Koschuh singt inbrünstig die heimliche Hymne der Tiroler „Dem Land Tirol die Treue“ bei der Premiere im Treibhaus.
Gleich vorneweg: Matschige Tomaten und faule Eier gibt es für den Kabarettisten Markus Koschuh bei der Premiere seines bitterbösen Programms „Agrargemein“ keine – vielmehr Lachsalven und Szenenapplaus. Für Begeisterungsstürme sorgt der von ihm verkörperte Guerilla der BBA (Bäuerliche Befreiungsarmee Agrar), in dessen Patronengürtel Kartoffeln stecken.
Anzunehmen, dass einem Mann im Publikum aber nicht zum Lachen zumute war. Realsatire ist weniger witzig, wenn man sie am eigenen Leib erlebt. Josef Guggenberger, ehemaliger Vorstand der Agrarbehörde, der mit dem „Fall Mieders“ die Agrar-Causa ins Rollen brachte und sich daraufhin, aus seiner Sicht, mit „systematischem Mobbing“ konfrontiert sah, ließ sich die humoristische Aufbereitung dennoch nicht entgehen. Dass Koschuhs Programm, in dem er die Agrarier gehörig auf die Schaufel nimmt, politischen Zündstoff birgt, ist dem Besucher rasch klar, wenn er den Blick durch die Reihen gleiten lässt. Bürgerforum-Chef Fritz Dinkhauser hat sich ebenso eingefunden wie Georg Willi von den Grünen. Zudem mischen sich Hanns-Peter Adami, einstmals Boss des Agrarmarketings, und Fritz Hakl, Ex-Chef der Raiffeisenlandesbank (RLB), unters Volk.
Neben den üblichen Verdächtigen aus der Kulturszene werden aber auch Jungbauern gesichtet, die sich ins Fäustchen lachen. Zweifel, ob es Koschuh gelingen würde, den recht komplexen Sachverhalt auf den Boden zu bringen, zerstreuen sich rasch. In seinem schlauen Lexikon findet sich nämlich eine ebenso simple wie absurde Erläuterung von Tirols Streitthema Nummer eins. Als „atypisches Eigentum“ bezeichnet der Kabarettist den Umstand, dass jemandem (den Gemeinden) ein Besitz weggenommen wird und anderen (den Agrariern) übertragen wird, die dann den Gewinn abschöpfen.

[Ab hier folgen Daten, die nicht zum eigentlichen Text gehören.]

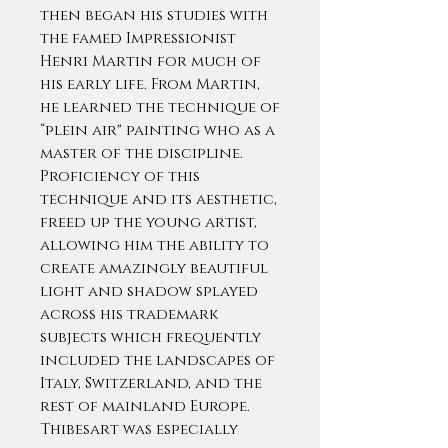
then began his studies with
the famed Impressionist
Henri Martin for much of
his early life. From Martin,
he learned the technique of
“plein air" painting who as a
master of the discipline.
Proficiency of this
technique and its aesthetic,
freed up the young artist,
allowing him the ability to
create amazingly beautiful
light and shadow splayed
across his trademark
subjects which frequently
included the landscapes of
Italy, Switzerland, and the
rest of mainland Europe.
Thibesart was especially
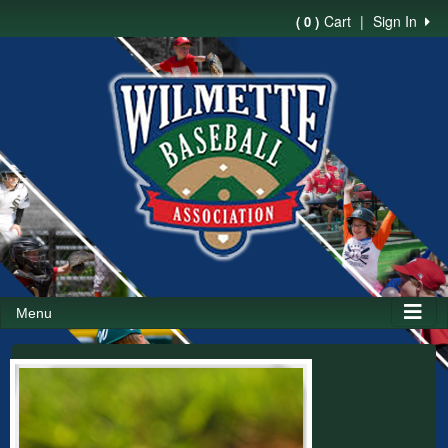
Cart
|
Sign In
( 0 )
Menu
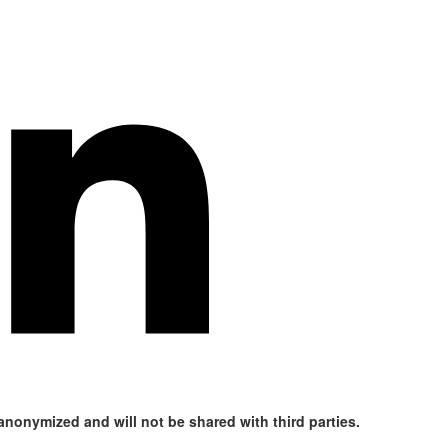
 anonymized and will not be shared with third parties.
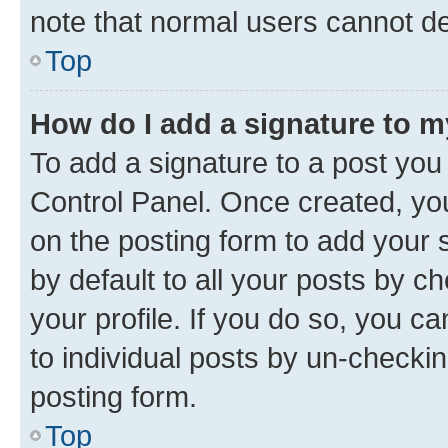
note that normal users cannot d
Top
How do I add a signature to 
To add a signature to a post you
Control Panel. Once created, y
on the posting form to add your 
by default to all your posts by c
your profile. If you do so, you c
to individual posts by un-checkin
posting form.
Top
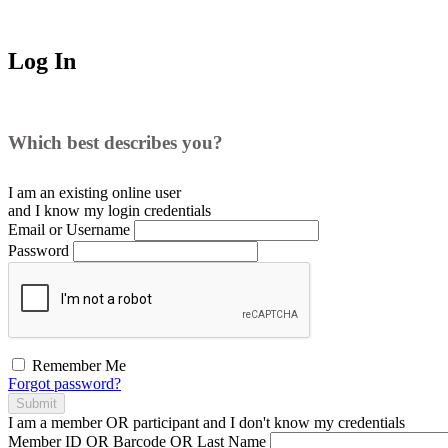
Log In
Which best describes you?
I am an existing
online user
and I
know
my login credentials
Email or Username
Password
Remember Me
Forgot password?
Submit
I am a
member
OR
participant
and I
don't know
my credentials
Member ID OR Barcode OR Last Name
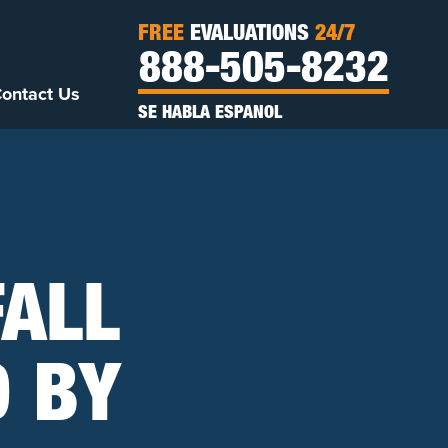
FREE
EVALUATIONS
24/7
888-505-8232
ontact Us
SE HABLA ESPANOL
FALL
D BY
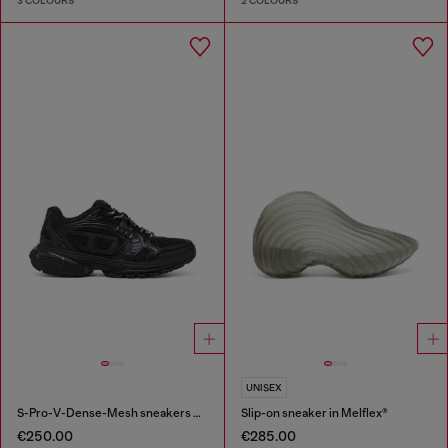
3 COLOURS
2 COLOURS
UNISEX
S-Pro-V-Dense-Mesh sneakers with Oval D logo
Slip-on sneaker in Melflex®
€250.00
€285.00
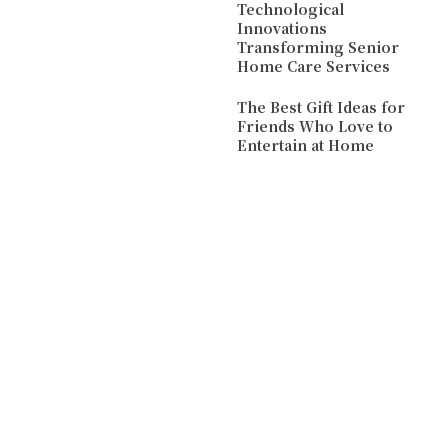
Technological
Innovations
Transforming Senior
Home Care Services
The Best Gift Ideas for
Friends Who Love to
Entertain at Home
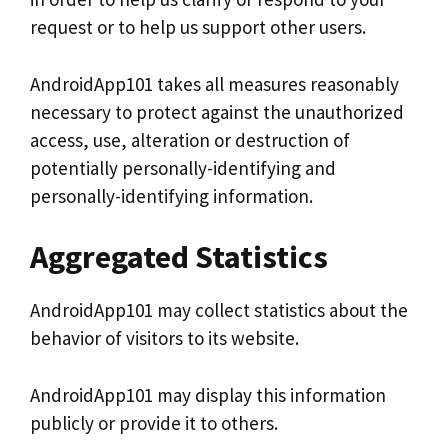
request or to help us support other users.
AndroidApp101 takes all measures reasonably
necessary to protect against the unauthorized
access, use, alteration or destruction of
potentially personally-identifying and
personally-identifying information.
Aggregated Statistics
AndroidApp101 may collect statistics about the
behavior of visitors to its website.
AndroidApp101 may display this information
publicly or provide it to others.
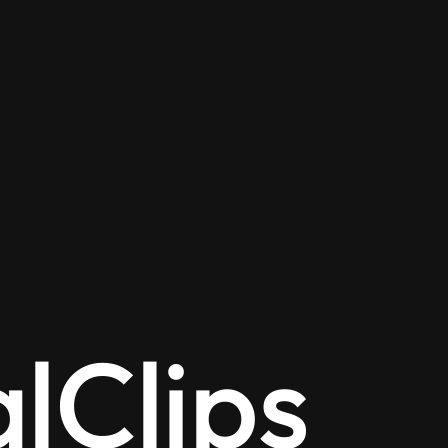
alClips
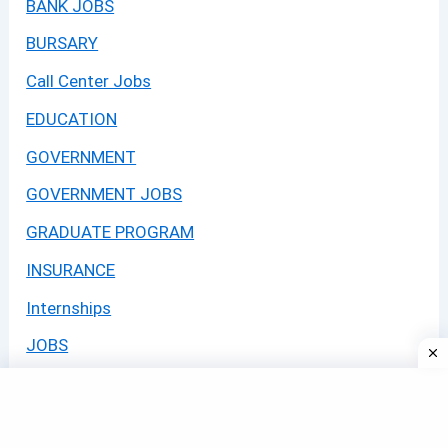
BANK JOBS
BURSARY
Call Center Jobs
EDUCATION
GOVERNMENT
GOVERNMENT JOBS
GRADUATE PROGRAM
INSURANCE
Internships
JOBS
LEARNERSHIPS
Learning Programmes 2026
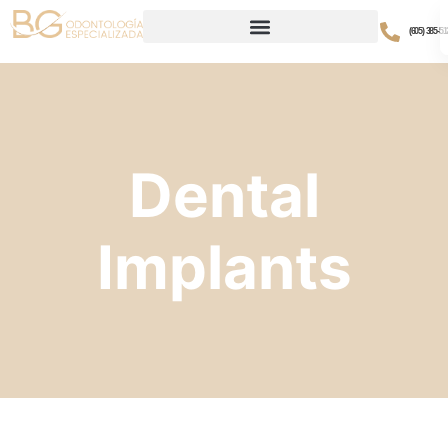
(605) 385-51
Dental
Implants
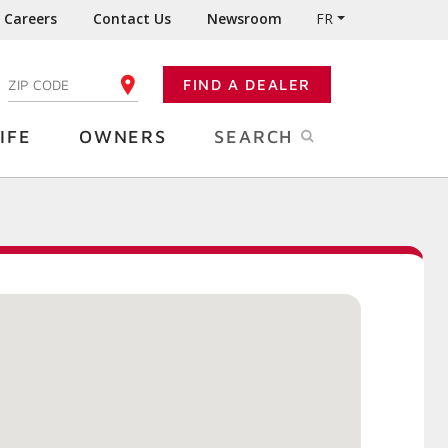
Careers
Contact Us
Newsroom
FR
:
FIND A DEALER
ENTER YOUR ZIP CODE
IFE
OWNERS
SEARCH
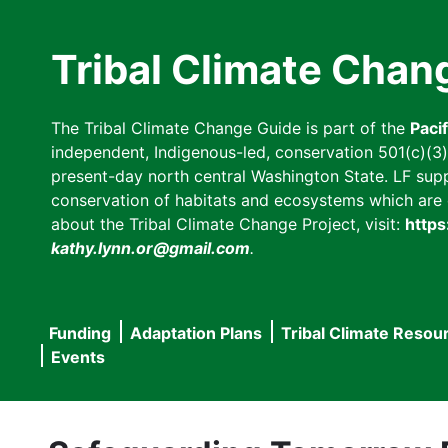
Skip
to
Tribal Climate Chan
main
content
The Tribal Climate Change Guide is part of the
Paci
independent, Indigenous-led, conservation 501(c)(3) n
present-day north central Washington State. LF suppor
conservation of habitats and ecosystems which are cl
about the Tribal Climate Change Project, visit:
https
kathy.lynn.or@gmail.com
.
Funding
Adaptation Plans
Tribal Climate Resou
Main
Events
navigation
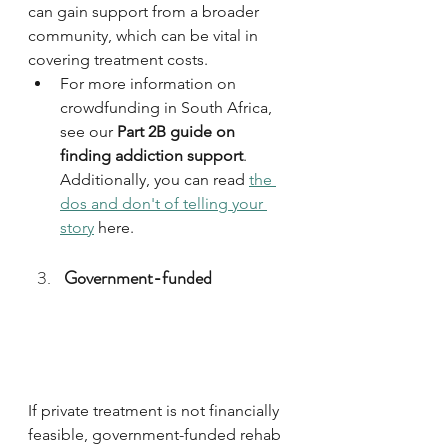
can gain support from a broader 
community, which can be vital in 
covering treatment costs. 
For more information on 
crowdfunding in South Africa, 
see our 
Part 2B guide on 
finding addiction support
. 
Additionally, you can read 
the 
dos and don't of telling your 
story
 here.
Government-funded
If private treatment is not financially 
feasible, government-funded rehab 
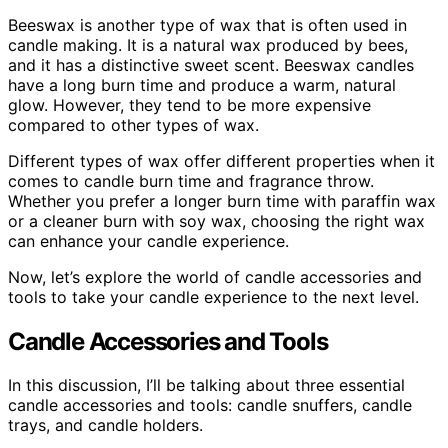
Beeswax is another type of wax that is often used in
candle making. It is a natural wax produced by bees,
and it has a distinctive sweet scent. Beeswax candles
have a long burn time and produce a warm, natural
glow. However, they tend to be more expensive
compared to other types of wax.
Different types of wax offer different properties when it
comes to candle burn time and fragrance throw.
Whether you prefer a longer burn time with paraffin wax
or a cleaner burn with soy wax, choosing the right wax
can enhance your candle experience.
Now, let’s explore the world of candle accessories and
tools to take your candle experience to the next level.
Candle Accessories and Tools
In this discussion, I’ll be talking about three essential
candle accessories and tools: candle snuffers, candle
trays, and candle holders.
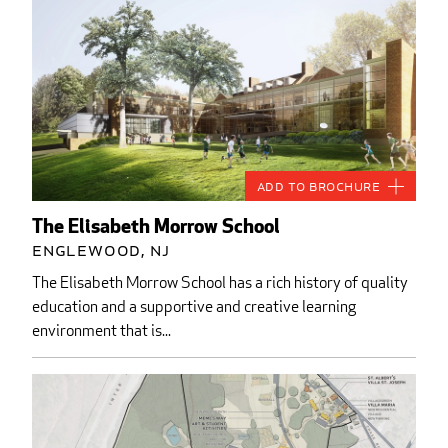
Add to Brochure
The Elisabeth Morrow School
Englewood, NJ
The Elisabeth Morrow School has a rich history of quality
education and a supportive and creative learning
environment that is...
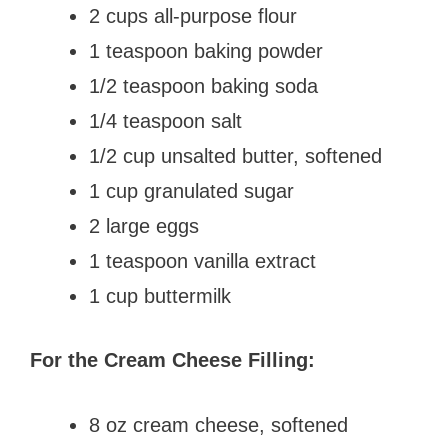
2 cups all-purpose flour
1 teaspoon baking powder
1/2 teaspoon baking soda
1/4 teaspoon salt
1/2 cup unsalted butter, softened
1 cup granulated sugar
2 large eggs
1 teaspoon vanilla extract
1 cup buttermilk
For the Cream Cheese Filling:
8 oz cream cheese, softened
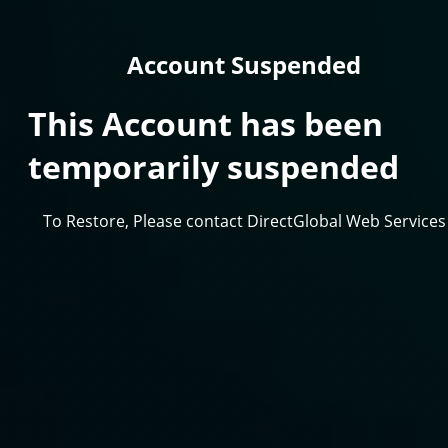
Account Suspended
This Account has been
temporarily suspended
To Restore, Please contact DirectGlobal Web Services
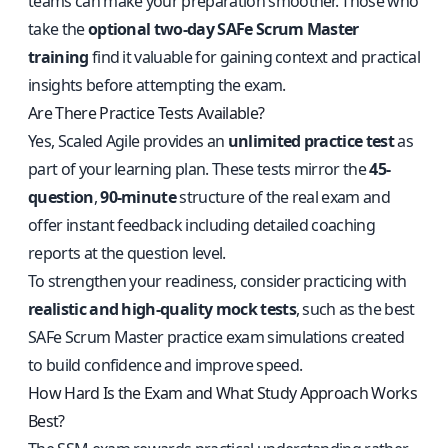
teams can make your preparation smoother. Those who
take the
optional two-day SAFe Scrum Master
training
find it valuable for gaining context and practical
insights before attempting the exam.
Are There Practice Tests Available?
Yes, Scaled Agile provides an
unlimited practice test
as
part of your learning plan. These tests mirror the
45-
question
,
90-minute
structure of the real exam and
offer instant feedback including detailed coaching
reports at the question level.
To strengthen your readiness, consider practicing with
realistic and high-quality mock tests
, such as the
best
SAFe Scrum Master practice exam simulations
created
to build confidence and improve speed.
How Hard Is the Exam and What Study Approach Works
Best?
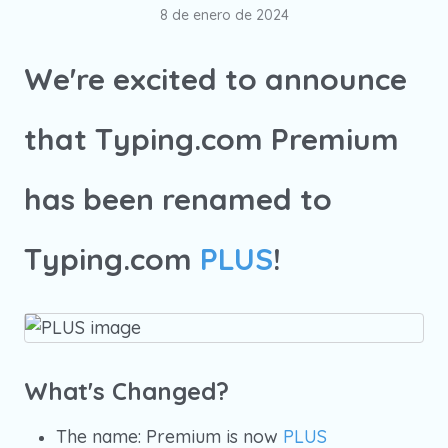
8 de enero de 2024
We're excited to announce
that Typing.com Premium
has been renamed to
Typing.com
PLUS
!
What's Changed?
The name: Premium is now
PLUS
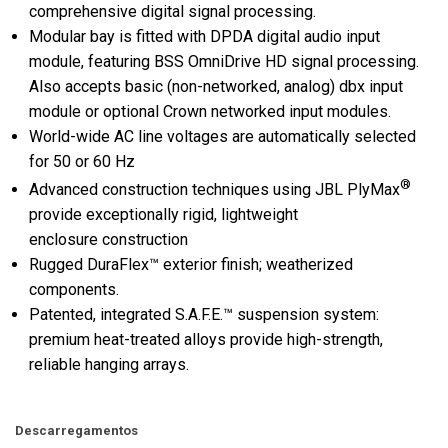
comprehensive digital signal processing.
Modular bay is fitted with DPDA digital audio input
module, featuring BSS OmniDrive HD signal processing.
Also accepts basic (non-networked, analog) dbx input
module or optional Crown networked input modules.
World-wide AC line voltages are automatically selected
for 50 or 60 Hz
®
Advanced construction techniques using JBL PlyMax
provide exceptionally rigid, lightweight
enclosure construction
Rugged DuraFlex™ exterior finish; weatherized
components.
Patented, integrated S.A.F.E.™ suspension system:
premium heat-treated alloys provide high-strength,
reliable hanging arrays.
Descarregamentos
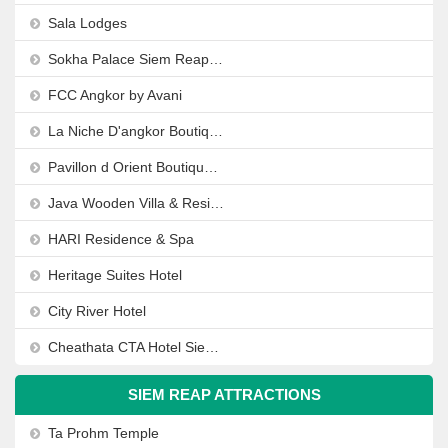
Sala Lodges
Sokha Palace Siem Reap Hotel
FCC Angkor by Avani
La Niche D'angkor Boutique Hotel
Pavillon d Orient Boutique Hotel
Java Wooden Villa & Residence
HARI Residence & Spa
Heritage Suites Hotel
City River Hotel
Cheathata CTA Hotel Siem Reap
SIEM REAP ATTRACTIONS
Ta Prohm Temple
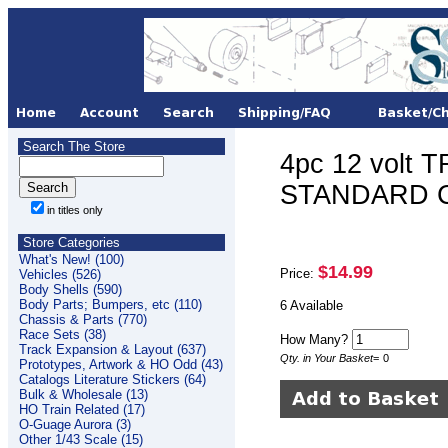
Search The Store
4pc 12 volt 
STANDARD CO
in titles only
Store Categories
What's New! (100)
$14.99
Price:
Vehicles (526)
Body Shells (590)
Body Parts; Bumpers, etc (110)
6 Available
Chassis & Parts (770)
Race Sets (38)
How Many?
Track Expansion & Layout (637)
Qty. in Your Basket
=
0
Prototypes, Artwork & HO Odd (43)
Catalogs Literature Stickers (64)
Bulk & Wholesale (13)
HO Train Related (17)
O-Guage Aurora (3)
Other 1/43 Scale (15)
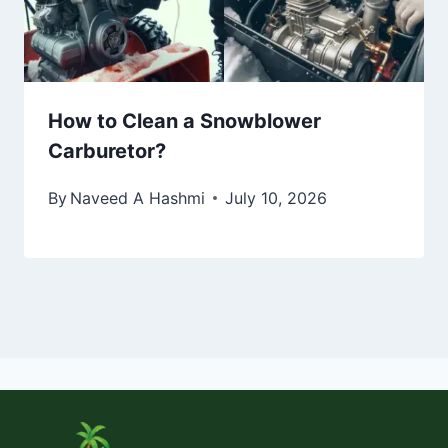
How to Clean a Snowblower
Carburetor?
By
Naveed A Hashmi
July 10, 2026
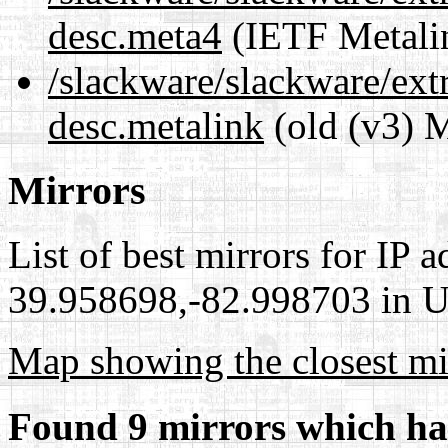
desc.meta4
(IETF Metali
/slackware/slackware/ext
desc.metalink
(old (v3) M
Mirrors
List of best mirrors for IP 
39.958698,-82.998703 in Un
Map showing the closest mi
Found 9 mirrors which ha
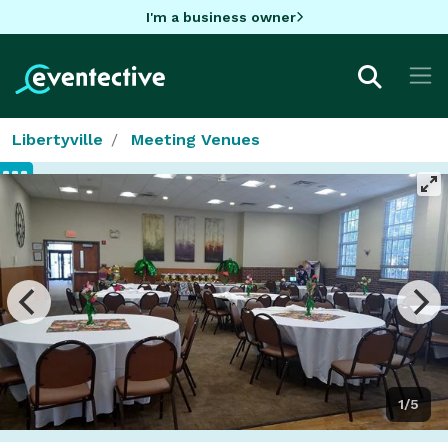
I'm a business owner
Libertyville
Meeting Venues
1/5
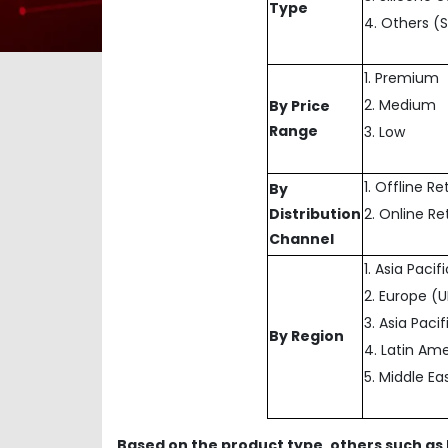
Type
4. Others (
1. Premium
2. Medium
By Price
Range
3. Low
1. Offline Re
By
Distribution
2. Online Re
Channel
1. Asia Paci
2. Europe (
3. Asia Paci
By Region
4. Latin Ame
5. Middle Ea
Based on the product type, others such as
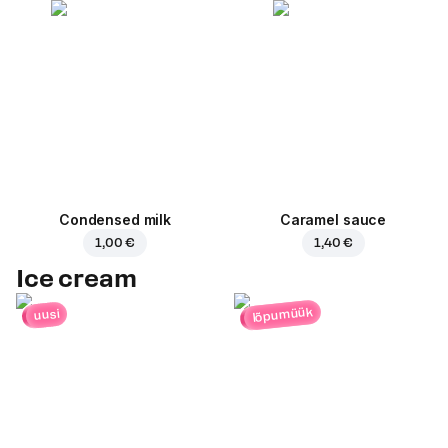
Condensed milk
Caramel sauce
1,00 €
1,40 €
Ice cream
lõpumüük
uusi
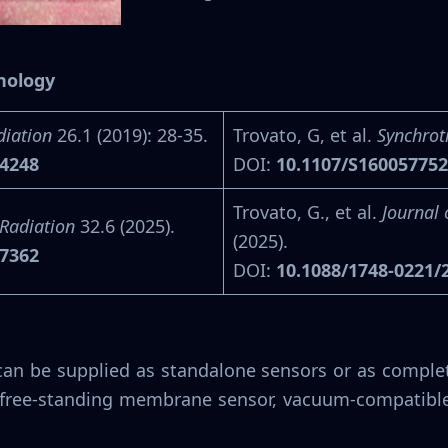
hnology
diation
26.1 (2019): 28-35.
Trovato, G, et al.
Synchrot
14248
DOI:
10.1107/S16005775
Trovato, G., et al.
Journal 
Radiation
32.6 (2025).
(2025).
07362
DOI:
10.1088/1748-0221/
can be supplied as standalone sensors or as complet
C free-standing membrane sensor, vacuum-compatibl
.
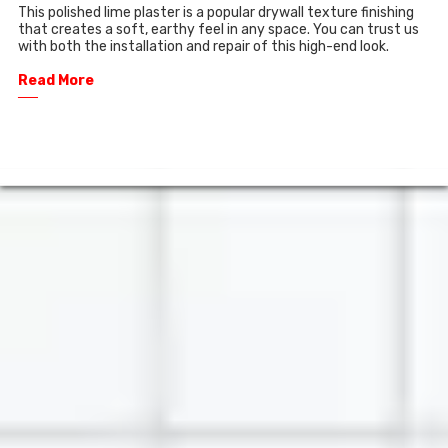
This polished lime plaster is a popular drywall texture finishing
that creates a soft, earthy feel in any space. You can trust us
with both the installation and repair of this high-end look.
Read More
──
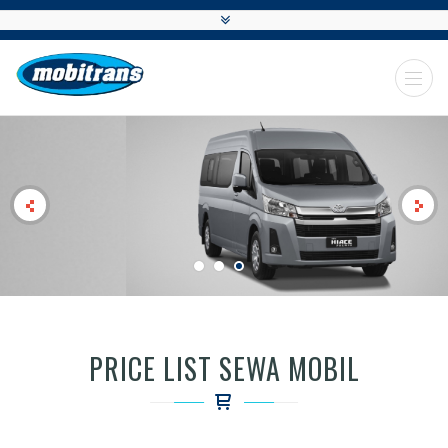
MOBITRANS
PRICE LIST SEWA MOBIL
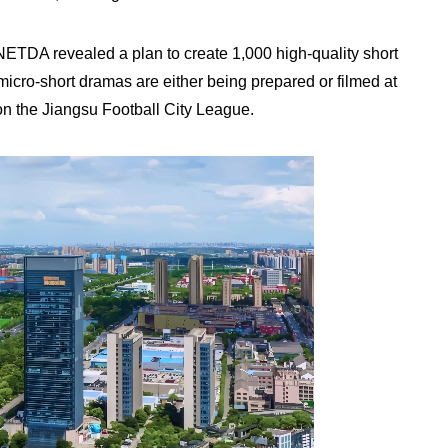
TDA revealed a plan to create 1,000 high-quality short
micro-short dramas are either being prepared or filmed at
on the Jiangsu Football City League.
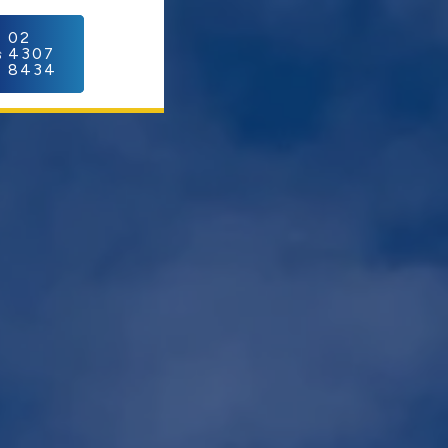
C
02
4307
8434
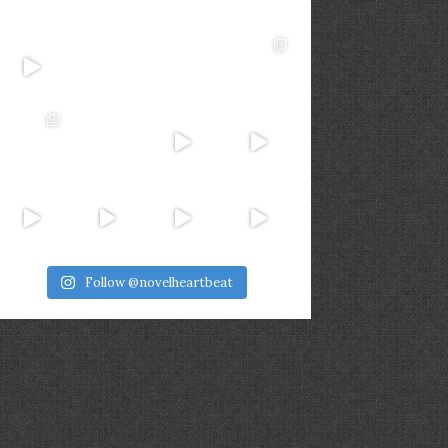
Follow @novelheartbeat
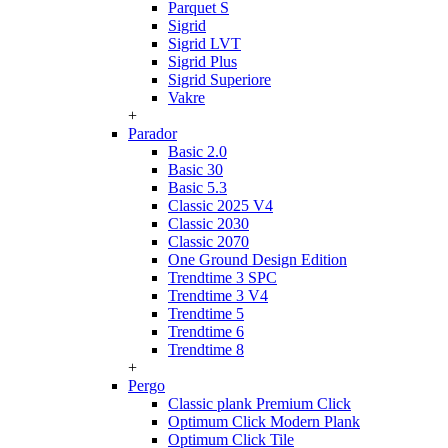
Parquet S
Sigrid
Sigrid LVT
Sigrid Plus
Sigrid Superiore
Vakre
+
Parador
Basic 2.0
Basic 30
Basic 5.3
Classic 2025 V4
Classic 2030
Classic 2070
One Ground Design Edition
Trendtime 3 SPC
Trendtime 3 V4
Trendtime 5
Trendtime 6
Trendtime 8
+
Pergo
Classic plank Premium Click
Optimum Click Modern Plank
Optimum Click Tile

Mit zahlreichen umgetexteten Liedern (Koschuh muss sich als Sänger nicht verstecken) transportiert der Kabarettist seine Botschaft: Es sind die Agrarier, es sind die da oben, die es sich seit Jahrzehnten richten. Eine reduzierte Anklage, die so an einem Stammtisch fallen könnte, wenn dort nicht wiederum die Bauern sitzen würden.
Landtagspräsident Herwig van Staa ist ebenfalls anwesend, allerdings als perfekte Parodie auf der Bühne. Er spricht den Agrariern Mut zu. Ein Bauernvertreter, der zugleich Bürgermeister ist, tritt auf, um das Schicksal eines verarmten Bauern zu beklagen und dem Spielsüchtigen aus der Patsche zu helfen, gemäß dem Agrarier-Motto „Wir sind nicht da, um über jemanden zu richten, sondern es den Unsrigen zu richten“.
Höhepunkt des Abends, der von Yvonne Kathrein auf der Harfe begleitet wird (Licht Tom Neumayr), ist die Rede eines Vertreters der Kärntner Landmannschaft. Er gibt den Agrariern wegen konsequenten Ignorierens der Urteile des Verfassungsgerichtshof (VfGH) den Pokal „VfGHhahaha“ weiter. „Wir haben nur die Ortstafeln verschoben, ihr aber habt a bissl Grund verschoben. Wir haben nur die Slowenen beschissen, aber ihr bescheißt eure eigenen Leute“, erklärt er. Auch LH Günther Platter bekommt sein Fett ab. Seine Stellungnahme: eine leere Seite. LR Anton Steixner wird mit dem schmachtenden „Toni, Toni“ (ursprünglich Angie) besungen. Ein Programm voller Witz, ein Feuerwerk an Ideen, bei dem es einem wie Schuppen von den Augen fällt.